There is no better time than now to be alive for a single person. We have at our fingertips the world and a plethora of material things, experiences, and adventures to satisfy our needs and desires. In the midst of all these, I have found myself on many occasions excited by and invested in worldly pursuits, only to realize I have been jumping from one thing to the next, never really being satisfied by anything for too long. In this state of discontent, I am reminded by grace that the void in my heart is an infinite one. This can only be filled by an infinite Being—God Himself. This is precisely why Scripture should excite us the most: because all of its pages point to God, the only infinite, self-existent, self-sufficient, eternal, immutable, omnipresent, omniscient, omnipotent, and sovereign Being.

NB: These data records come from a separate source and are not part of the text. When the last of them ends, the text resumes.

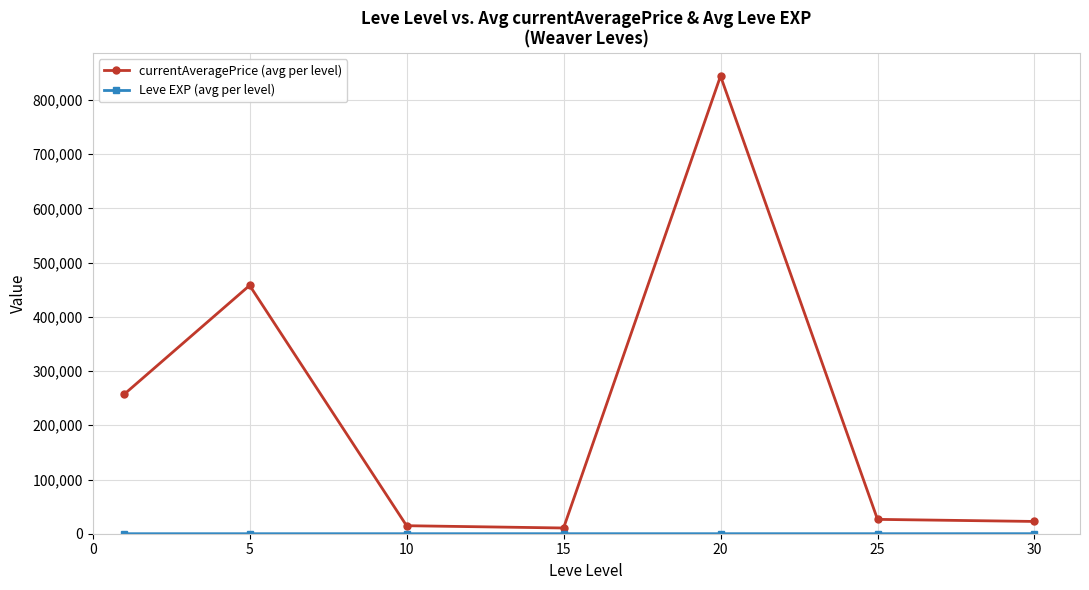

Which series has the widest spread of values?

currentAveragePrice (avg per level)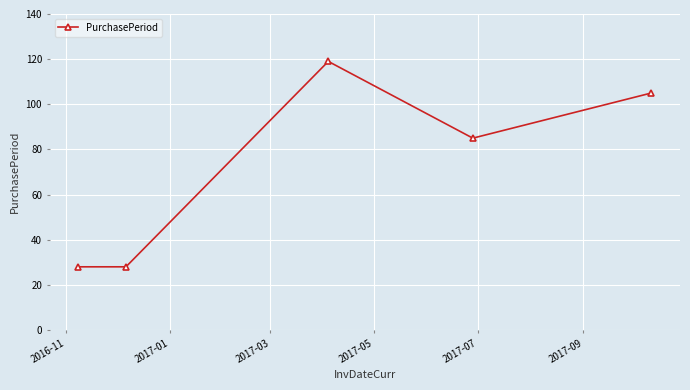

Reading left to right, extract all data points from this chart.

28	28	119	85	105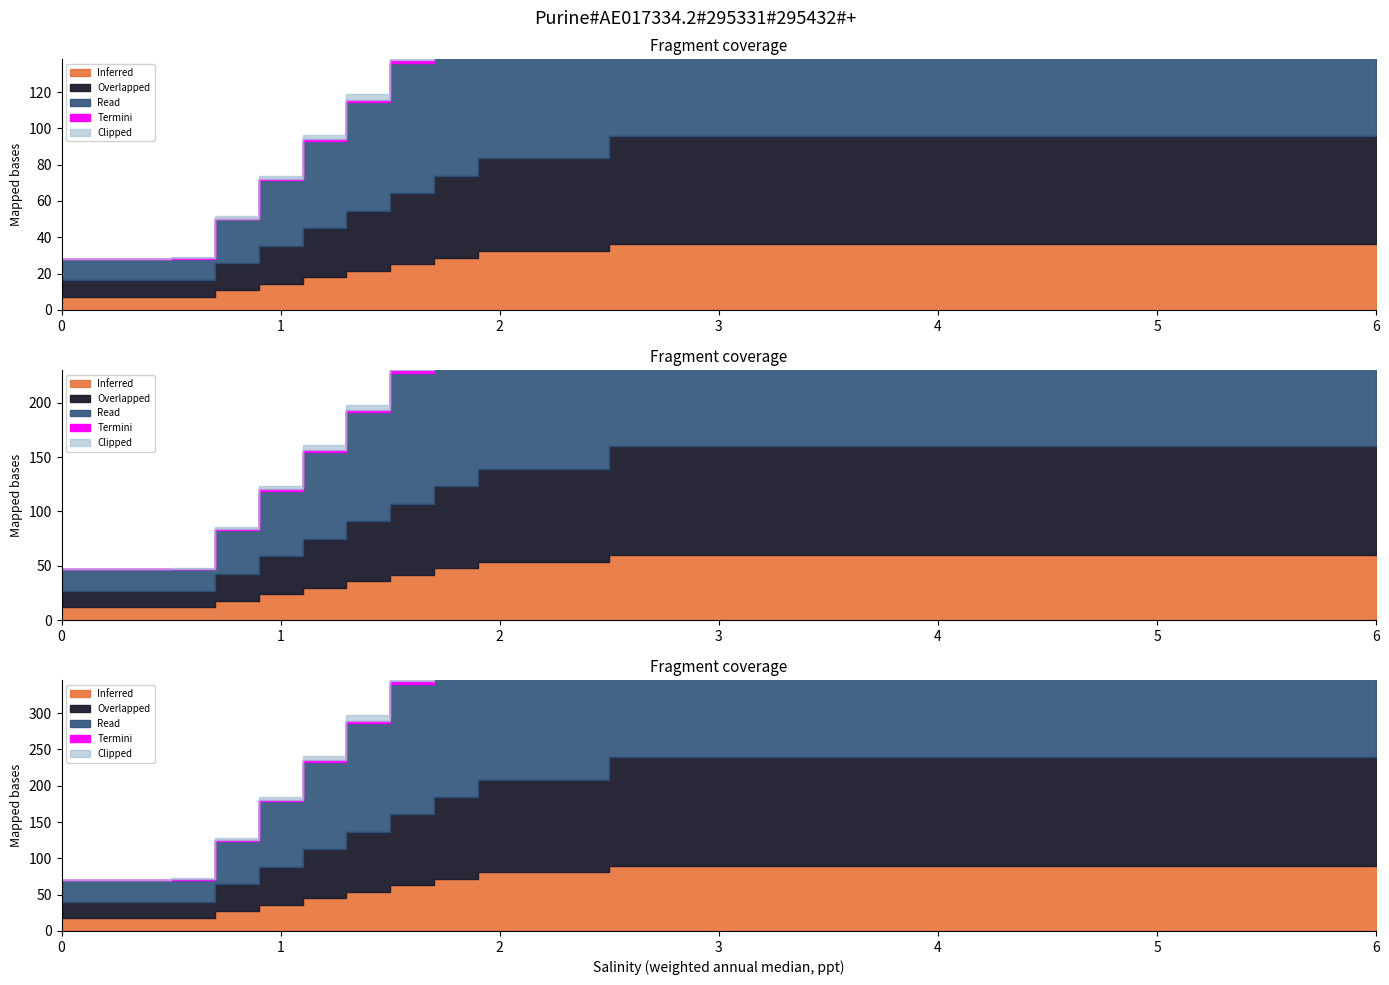

True or false: Termini has more than 2 points higher than both neighbors.

False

However, like many people in church, I struggle to be excited about the Bible partly because of my ignorance and limitedness, but mostly because of my sinfulness. When I find my heart in the wrong place towards Scripture, I plead with God to make me see why it is the most important resource of life.
Scripture is sufficient to give life direction and meaning.
We operate in a world where the most valuable currencies are wealth, beauty, achievement, and power—finite things which crumble in the face of eternity. Yet in my sinfulness, I still find myself running after them, thinking that a little bit more will satisfy. I have a soul that will last forever. What I train it to treasure will determine its ultimate destination. If the Bible points to God, then He must be the only worthwhile pursuit. By grace, I have experienced time and again that I am only victorious against the pull of the world when I calibrate my heart to Scripture.
Scripture is also sufficient to show me what I truly am—nothing.
If the Bible points to God, then He must be the only worthwhile pursuit.
I have no good apart from God, my very existence is upheld by God, and I have done nothing to deserve whatever good God has graciously given me. The brain that I use to be able to say words, do presentations, accomplish exams, complete projects, earn money—these are all God-given. In fact, the only thing I contribute to my existence is sin, which means the only thing I deserve is eternal damnation. When I believe otherwise, what I’m really doing is rob God of the glory that only belongs to Him.
Finally, Scripture is sufficient to compel me to love my neighbors.
“In this is love, not that we loved God, but that He loved us and sent His Son to be the propitiation for our sins. Beloved, if God so loved us, we also ought to love one another… We love, because He first loved us” (1 John 4:7-19). Whenever I struggle to love my neighbors, I go back to Scripture and plead with God to make the Gospel alive in my heart. When the scales in my eyes fall off and I come to a fresh understanding of this Great Love, I am compelled to love God more, which then makes me love myself less. Because of this, by God’s grace, I am able to love others more.
In the final analysis, I either live a life in awe of God and dependent on Him or a life characterized by selfishness and self-reliance. The choice is a matter of eternal life and eternal death. Scripture is my compass because it points to life—it points to God.